Work request. Within the records below, find the line with "Target | Output" and the line with "this is my custom", then reproduce exactly those two lines and all lines between them, without any picture.

Source texts of formatted documents:
━━━━━━━━

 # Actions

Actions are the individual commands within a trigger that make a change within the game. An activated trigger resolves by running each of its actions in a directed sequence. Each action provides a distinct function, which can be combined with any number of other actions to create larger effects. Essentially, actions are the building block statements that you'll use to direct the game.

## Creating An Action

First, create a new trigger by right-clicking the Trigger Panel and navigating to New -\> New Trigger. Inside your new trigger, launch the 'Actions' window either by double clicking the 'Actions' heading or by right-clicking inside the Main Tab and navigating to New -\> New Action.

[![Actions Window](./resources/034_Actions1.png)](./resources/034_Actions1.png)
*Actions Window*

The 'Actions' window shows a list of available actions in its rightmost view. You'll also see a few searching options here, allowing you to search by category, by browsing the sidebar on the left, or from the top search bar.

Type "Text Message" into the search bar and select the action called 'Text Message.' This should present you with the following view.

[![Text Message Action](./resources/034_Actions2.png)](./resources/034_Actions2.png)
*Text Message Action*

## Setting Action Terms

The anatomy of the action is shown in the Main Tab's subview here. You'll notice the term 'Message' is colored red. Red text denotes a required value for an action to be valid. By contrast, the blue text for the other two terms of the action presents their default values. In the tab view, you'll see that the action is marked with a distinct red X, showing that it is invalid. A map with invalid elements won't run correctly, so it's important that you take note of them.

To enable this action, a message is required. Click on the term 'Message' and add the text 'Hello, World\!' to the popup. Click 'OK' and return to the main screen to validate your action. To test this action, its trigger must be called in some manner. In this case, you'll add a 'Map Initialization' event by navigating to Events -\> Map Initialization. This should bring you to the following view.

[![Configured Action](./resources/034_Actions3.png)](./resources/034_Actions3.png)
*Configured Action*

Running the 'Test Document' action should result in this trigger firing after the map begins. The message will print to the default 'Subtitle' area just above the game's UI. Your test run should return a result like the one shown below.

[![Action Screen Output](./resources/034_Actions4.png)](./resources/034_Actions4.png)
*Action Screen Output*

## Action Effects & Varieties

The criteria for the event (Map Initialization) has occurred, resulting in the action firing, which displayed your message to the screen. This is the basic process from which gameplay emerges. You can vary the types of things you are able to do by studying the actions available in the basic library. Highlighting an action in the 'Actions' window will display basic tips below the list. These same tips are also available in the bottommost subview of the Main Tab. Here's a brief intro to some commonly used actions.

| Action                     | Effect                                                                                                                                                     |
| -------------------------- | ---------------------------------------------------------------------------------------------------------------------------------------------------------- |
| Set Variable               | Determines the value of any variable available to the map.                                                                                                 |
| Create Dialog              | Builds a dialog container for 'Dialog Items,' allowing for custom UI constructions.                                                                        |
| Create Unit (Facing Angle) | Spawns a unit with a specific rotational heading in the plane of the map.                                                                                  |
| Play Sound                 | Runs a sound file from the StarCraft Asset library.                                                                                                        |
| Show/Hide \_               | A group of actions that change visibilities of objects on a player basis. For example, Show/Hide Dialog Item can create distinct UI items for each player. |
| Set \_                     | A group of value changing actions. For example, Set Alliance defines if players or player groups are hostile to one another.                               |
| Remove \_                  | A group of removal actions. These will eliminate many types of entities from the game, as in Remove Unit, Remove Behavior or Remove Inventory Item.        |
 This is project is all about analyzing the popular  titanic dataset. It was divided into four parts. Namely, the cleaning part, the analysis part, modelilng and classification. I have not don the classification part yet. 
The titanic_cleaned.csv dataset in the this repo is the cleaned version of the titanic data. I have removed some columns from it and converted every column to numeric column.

━━━━━━━━

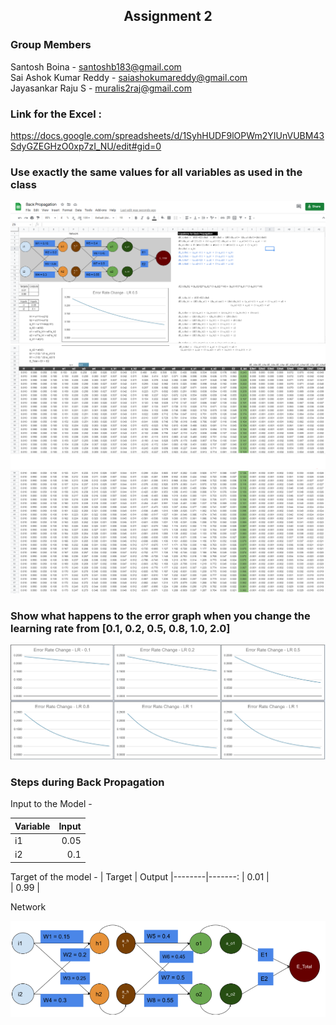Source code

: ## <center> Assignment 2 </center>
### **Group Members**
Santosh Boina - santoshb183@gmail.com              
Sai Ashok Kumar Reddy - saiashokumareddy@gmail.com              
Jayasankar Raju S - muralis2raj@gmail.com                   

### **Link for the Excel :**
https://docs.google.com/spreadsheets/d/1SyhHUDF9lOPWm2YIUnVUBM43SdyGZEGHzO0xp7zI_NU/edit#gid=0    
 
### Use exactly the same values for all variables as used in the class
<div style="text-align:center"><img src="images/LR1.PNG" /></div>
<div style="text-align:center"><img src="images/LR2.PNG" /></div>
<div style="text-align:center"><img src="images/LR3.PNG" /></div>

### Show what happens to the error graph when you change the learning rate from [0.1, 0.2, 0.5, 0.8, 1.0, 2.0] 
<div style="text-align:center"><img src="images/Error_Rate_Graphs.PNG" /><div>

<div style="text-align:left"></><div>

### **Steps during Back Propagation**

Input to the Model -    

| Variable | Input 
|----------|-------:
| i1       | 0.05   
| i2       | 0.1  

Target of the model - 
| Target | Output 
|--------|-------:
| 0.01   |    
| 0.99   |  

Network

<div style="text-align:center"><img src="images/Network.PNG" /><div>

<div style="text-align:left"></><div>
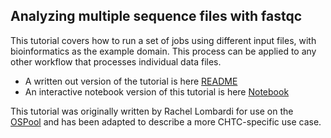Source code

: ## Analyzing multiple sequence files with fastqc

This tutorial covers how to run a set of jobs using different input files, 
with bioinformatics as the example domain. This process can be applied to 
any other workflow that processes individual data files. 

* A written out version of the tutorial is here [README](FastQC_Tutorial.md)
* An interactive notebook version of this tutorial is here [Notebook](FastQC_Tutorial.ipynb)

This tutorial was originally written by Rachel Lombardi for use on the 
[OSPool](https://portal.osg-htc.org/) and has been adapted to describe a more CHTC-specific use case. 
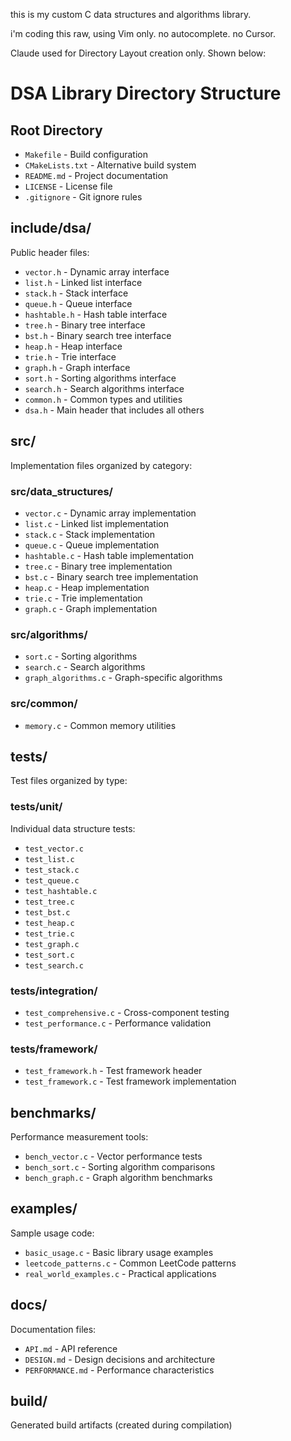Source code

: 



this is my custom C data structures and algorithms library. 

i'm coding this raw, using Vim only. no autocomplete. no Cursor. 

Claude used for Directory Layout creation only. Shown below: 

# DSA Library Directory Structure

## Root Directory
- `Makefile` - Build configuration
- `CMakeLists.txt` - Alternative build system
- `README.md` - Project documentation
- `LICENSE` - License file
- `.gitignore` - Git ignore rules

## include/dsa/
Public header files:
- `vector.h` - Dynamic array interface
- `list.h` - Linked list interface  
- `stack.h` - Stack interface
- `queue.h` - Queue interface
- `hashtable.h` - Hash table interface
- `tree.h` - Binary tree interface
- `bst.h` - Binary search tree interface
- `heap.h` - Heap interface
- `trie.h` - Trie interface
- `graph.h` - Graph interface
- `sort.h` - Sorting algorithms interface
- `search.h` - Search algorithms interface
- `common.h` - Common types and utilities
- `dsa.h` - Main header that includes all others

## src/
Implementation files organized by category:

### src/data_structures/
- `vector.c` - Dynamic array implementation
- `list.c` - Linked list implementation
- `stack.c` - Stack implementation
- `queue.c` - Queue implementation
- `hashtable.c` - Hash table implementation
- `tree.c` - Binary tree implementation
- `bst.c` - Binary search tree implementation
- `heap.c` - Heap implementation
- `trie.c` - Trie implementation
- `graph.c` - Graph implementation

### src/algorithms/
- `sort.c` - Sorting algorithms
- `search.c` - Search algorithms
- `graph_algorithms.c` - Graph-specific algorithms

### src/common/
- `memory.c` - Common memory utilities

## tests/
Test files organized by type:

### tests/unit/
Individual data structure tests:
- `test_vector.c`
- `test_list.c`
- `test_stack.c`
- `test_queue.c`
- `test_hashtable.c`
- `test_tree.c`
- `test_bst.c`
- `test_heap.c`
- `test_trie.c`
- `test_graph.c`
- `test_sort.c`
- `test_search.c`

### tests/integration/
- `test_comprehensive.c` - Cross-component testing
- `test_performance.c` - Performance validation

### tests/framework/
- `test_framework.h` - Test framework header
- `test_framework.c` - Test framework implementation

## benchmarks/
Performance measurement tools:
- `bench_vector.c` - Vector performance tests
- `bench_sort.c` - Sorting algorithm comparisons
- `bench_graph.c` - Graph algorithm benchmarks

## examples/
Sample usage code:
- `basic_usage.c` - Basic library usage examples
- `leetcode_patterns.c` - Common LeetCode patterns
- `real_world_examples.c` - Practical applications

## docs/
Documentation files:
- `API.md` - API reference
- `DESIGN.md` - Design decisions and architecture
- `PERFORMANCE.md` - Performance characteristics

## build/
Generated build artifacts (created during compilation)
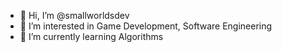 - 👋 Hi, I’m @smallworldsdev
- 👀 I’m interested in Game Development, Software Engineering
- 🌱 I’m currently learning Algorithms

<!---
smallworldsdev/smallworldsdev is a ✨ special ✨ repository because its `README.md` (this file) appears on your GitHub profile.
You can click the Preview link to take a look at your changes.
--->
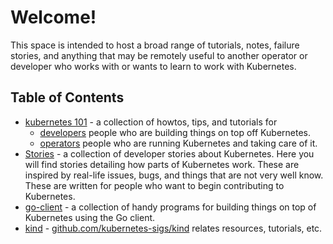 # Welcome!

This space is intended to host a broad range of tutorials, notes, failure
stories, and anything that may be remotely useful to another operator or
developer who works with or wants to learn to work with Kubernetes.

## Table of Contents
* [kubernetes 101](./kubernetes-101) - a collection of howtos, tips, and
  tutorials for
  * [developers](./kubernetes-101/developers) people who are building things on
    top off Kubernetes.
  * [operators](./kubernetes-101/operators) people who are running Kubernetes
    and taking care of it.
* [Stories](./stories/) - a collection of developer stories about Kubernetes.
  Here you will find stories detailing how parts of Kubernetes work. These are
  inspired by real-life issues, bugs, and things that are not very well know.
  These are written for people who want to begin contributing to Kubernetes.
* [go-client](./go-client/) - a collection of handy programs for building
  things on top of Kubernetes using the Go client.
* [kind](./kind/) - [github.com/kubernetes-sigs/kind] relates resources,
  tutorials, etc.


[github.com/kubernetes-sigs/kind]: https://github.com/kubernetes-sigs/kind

━━━━━━━━

Exercise response.
| Target | Output 
|--------|-------:
| 0.01   |    
| 0.99   |  

Network

<div style="text-align:center"><img src="images/Network.PNG" /><div>

<div style="text-align:left"></><div>
Source code

: ## Analyzing multiple sequence files with fastqc

This tutorial covers how to run a set of jobs using different input files, 
with bioinformatics as the example domain. This process can be applied to 
any other workflow that processes individual data files. 

* A written out version of the tutorial is here [README](FastQC_Tutorial.md)
* An interactive notebook version of this tutorial is here [Notebook](FastQC_Tutorial.ipynb)

This tutorial was originally written by Rachel Lombardi for use on the 
[OSPool](https://portal.osg-htc.org/) and has been adapted to describe a more CHTC-specific use case. 
Source code

: 



this is my custom C data structures and algorithms library. 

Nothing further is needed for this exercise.